Sharing of Passwords Under Certain Circumstances Unlawful
Many companies have experienced the departure of an employee and the elimination of that former employees access to the company’s computers and networks. In the recent case of USA v. Nosal, D.C. No. 3:08-cr-00237-EMC-1 (July 5, 2016), the Ninth Circuit Court of Appeals was presented with the following facts: Nosal, a former employee of Korn/Ferry departed and launched a competitive entity. When Nosal left the company, the company revoked his computer access credentials. After his departure, Nosal was nevertheless able to continue accessing the company’s confidential and proprietary information when his former secretary provided Nosal with her database access credentials. In Nosal, the question for the court was whether the jury properly convicted David Nosal of the crime of conspiracy under the Computer Fraud and Abuse Act (“CFAA”) for accessing and downloading information from the company’s database “without authorization.” The Court in a 2-1 decision held that indeed Nosal violated the criminal provisions of CFAA even though he did not himself access and download the information.
The CFAA prohibits access to a computer or computer system by ones who are either exceeding authorized use or are not authorized users. 18 U.S.C. § 1030. The applicable section of the CFAA addressed in the Nosal case provides that:
Whoever . . . knowingly and with intent to defraud, accesses a protected computer without authorization, or exceeds authorized access, and by means of such conduct further the intended fraud and obtains anything of value. . .shall be punished. . . . .
The prosecution successfully argued that after Nosal left the company, he lacked any rights to use the company’s network. Because he lacked rights to access the network, the use of the secretary’s login credentials violated the CFAA’s ban on access “without authorization.” The court found that Nosal violated the CFAA because he “knowingly and with intent to defraud blatantly circumvented the affirmative revocation of his computer access. This access falls squarely within the CFAA’s prohibition on access ‘without authorization’ and thus we affirm Nosal’s conviction for violations of . . . the CFAA.”
But, what about the fact that a person who did have authorization – Nosal’s secretary – granted Nosal permission to access the database? On this point, the court stated that access:
‘without authorization’ is an unambiguous, non-technical term that, given its plain and ordinary meaning, means accessing a protected computer without permission. This definition has a simple corollary: once authorization to access a computer has been affirmatively revoked, the user cannot sidestep the statute by going through the back door and accessing the computer through a third party. Unequivocal revocation of computer access closes both the front door and the back door.

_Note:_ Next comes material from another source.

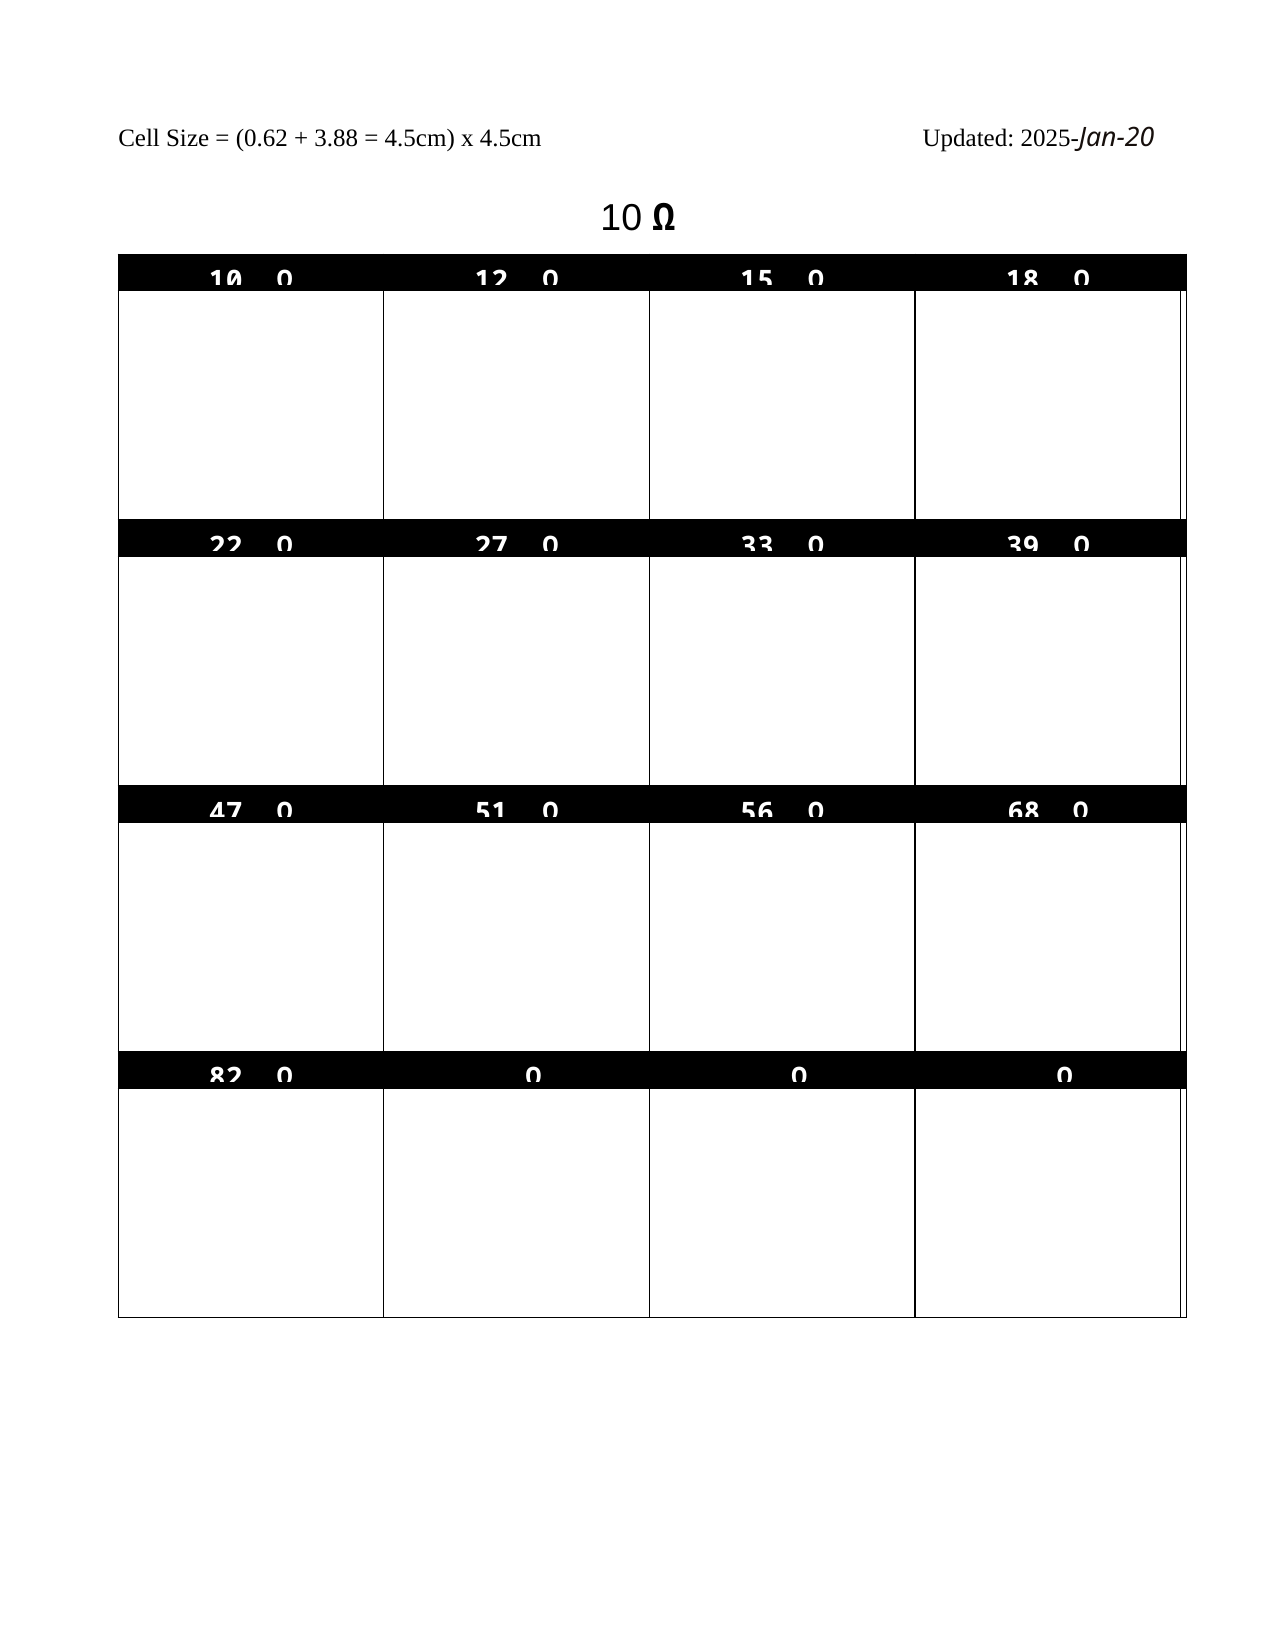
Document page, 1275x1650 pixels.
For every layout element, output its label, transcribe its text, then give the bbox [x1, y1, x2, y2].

The court further stated that an “employee could willy nilly give out passwords to anyone outside the company – former employees whose access had been revoked, competitors, industrious hackers, or bank robbers who find it less risky and more convenient to access accounts via the Internet rather than through armed robbery.”
As a result of this decision, some privacy groups have expressed concern that the court’s ruling could make it easier to prosecute people for ordinary password sharing, such as when a husband logs into his wife’s Facebook account with her credentials and permission, or to print a boarding pass.
However, the majority addressed this concern square on stating that “hypotheticals about the dire consequences of criminalizing password sharing. . . miss the mark in this case. This case is not about password sharing” and noted that the case “bears little resemblance to asking a spouse to log in to an email account to print a boarding pass.”
While this decision involved a criminal prosecution, with which most companies would not be involved, it is still worthy of consideration for employers. Many employers have some form of agreement in place that would make accessing the company’s database after termination a violation. In light of Nosal it would be prudent for a company to also include in its policies and agreements what is seemingly obvious – prohibit current employees from providing their passwords to former employees. At least with this statement in writing, the company will have (1) a basis upon which to take appropriate disciplinary action – including termination – against the current employee who provided their password to a former employee, and (2) the ability to commence a civil legal action against the former employee under the CFAA.